En San Sebastián el Hotel María Cristina, emblema del turismo de lujo, fue ocupado por guardias de asalto
El 29 los milicianos asaltaron las prisiones de San Sebastián, Fuenterrabía y Tolosa, sacaron a los detenidos y los fusilaron a mansalva. Pese a ello, la situación era aún peor en Madrid, y muchos de los que se habían ido de veraneo al Norte salvaron la vida por ello. Fue desde luego el caso del duque de la Vega, cuyo palacio madrileño fue, incendiado y varios criados asesinados. Al padre del duque, Manuel de Carvajal, marqués de Aguilafuerte, y a su tío, Cristóbal Colón, duque de Veragua, les dieron el “paseo”, es decir, se los llevaron en un coche a las afueras de Madrid, les pegaron un tiro en la nuca y los tiraron en la cuneta.
También tuvo suerte Juan Claudio Güell y Churruca, conde de Ruiseñada, conocido empresario catalán y activista monárquico.

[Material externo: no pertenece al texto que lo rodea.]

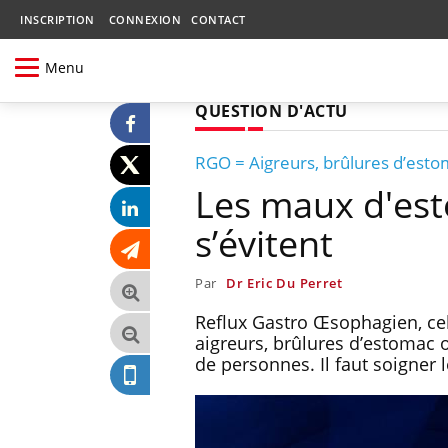
INSCRIPTION
CONNEXION
CONTACT
Menu
QUESTION D'ACTU
RGO = Aigreurs, brûlures d’esto
Les maux d'est
s’évitent
Par
Dr Eric Du Perret
Reflux Gastro Œsophagien, cel
aigreurs, brûlures d’estomac o
de personnes. Il faut soigner l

Se había ido de Madrid a Barcelona, donde fracasó la rebelión, pero logró escapar a Francia y fue a Cannes, donde convenció a don Juan de Borbón de que se uniera como combatiente a los alzados.
En cambio la idea de veranear en su Altea natal resultó fatal para José Beneyto Rostoll, marqués de Campofértil. Como en los años de la República no se había metido en política, pensó que no tenía nada que temer y se retiró a esperar que pasara la tormenta a su finca de la Nucia, un fértil valle de frutales a 4 kilómetros de Altea. En vez de pasar la tormenta, le pilló de lleno: allí mismo lo asesinaron.
Estos son algunos de los nombres citados en los ecos de sociedad. Pero ciertos aristócratas, que estaban en la conspiración, se buscaron un nuevo lugar de veraneo. Por ejemplo el marqués de las Marismas (hermano del conocido actor cómico Luís Escobar), Jorge Vigón, que era militar, y el intelectual monárquico Pedro Sainz Rodríguez, salieron de Madrid el 17 de julio en el coche del marqués. Iban como tres amigos de vacaciones al Norte, pero se quedaron en Burgos, donde el triunfo de la rebelión estaba asegurado. No tuvieron realmente veraneo porque el 18 de julio se incorporaron al alzamiento, pero salvaron la vida y así Sainz Rodríguez pudo ser el principal consejero de don Juan de Borbón en su exilio de Estoril, y el general Vigón sempiterno ministro de Obras Públicas con Franco.